On July 19, Joe Romm, a Senior Fellow at the Center for American Progress and editor of the influential Climate Progress blog, told a Climate One audience in San Francisco that California voters have an opportunity this November to defeat the forces seeking to delay action on climate change by rejecting an attack on the state’s signature piece of climate legislation, AB 32. “There isn’t anything more important Californians can do than kill Proposition 23 by as large a margin as possible to send a message. Anybody who wants to save the climate in this country, who wants to pass legislation, is going to have to transform politics in this country so that there is a political cost to trying to destroy the climate.”
He went on: “You have a ballot initiative which will tell the nation and the world whether the state of California is prepared to put a political penalty for those who callously disregard the health and well-being of everyone’s children and grandchildren – including mine and including yours.

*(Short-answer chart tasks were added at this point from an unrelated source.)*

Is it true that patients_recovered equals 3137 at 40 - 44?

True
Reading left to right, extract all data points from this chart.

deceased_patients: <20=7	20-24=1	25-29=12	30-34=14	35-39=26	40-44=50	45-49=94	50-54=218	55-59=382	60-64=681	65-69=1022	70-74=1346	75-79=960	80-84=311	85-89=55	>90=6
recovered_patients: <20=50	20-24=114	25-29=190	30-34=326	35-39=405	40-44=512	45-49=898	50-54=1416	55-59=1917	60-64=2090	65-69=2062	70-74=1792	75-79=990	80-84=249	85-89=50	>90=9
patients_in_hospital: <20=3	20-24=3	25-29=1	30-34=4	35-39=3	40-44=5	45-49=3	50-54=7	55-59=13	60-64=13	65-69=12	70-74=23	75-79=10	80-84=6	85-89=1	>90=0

It is just morally unconscionable to oppose moderate action like AB 32 on global warming. It is morally unconscionable to spread disinformation, to tell people in a crowded, burning room that there’s nothing wrong and they should sit there and keep doing nothing.”
Unfortunately, Romm said, many people, including some progressives and President Obama’s political team, think climate change is just another issue. “If you don’t spend a lot of time on the climate issue, then you don’t realize that it’s the transcendental issue of our time. That it is going to swallow all other issues over the course of the lifetime of most of the people who are listening to my words today.”
“Over the next 10 to 20 years, it’s going to eat up every other issue and overwhelm them. By the 2020s, it’s going to be the driving force behind all national and international energy, economic, environmental, and political policy,“ he said.
Confronted by such a grave threat, we need to act now, Romm said. Which means we can’t wait for technologies yet invented. More R&D funding for clean energy would be wonderful (it would have been even better 10 to 20 years ago, he said, but “we need to deploy every last piece of low-carbon technology we have today if we’re to give the next generation a fighting chance.”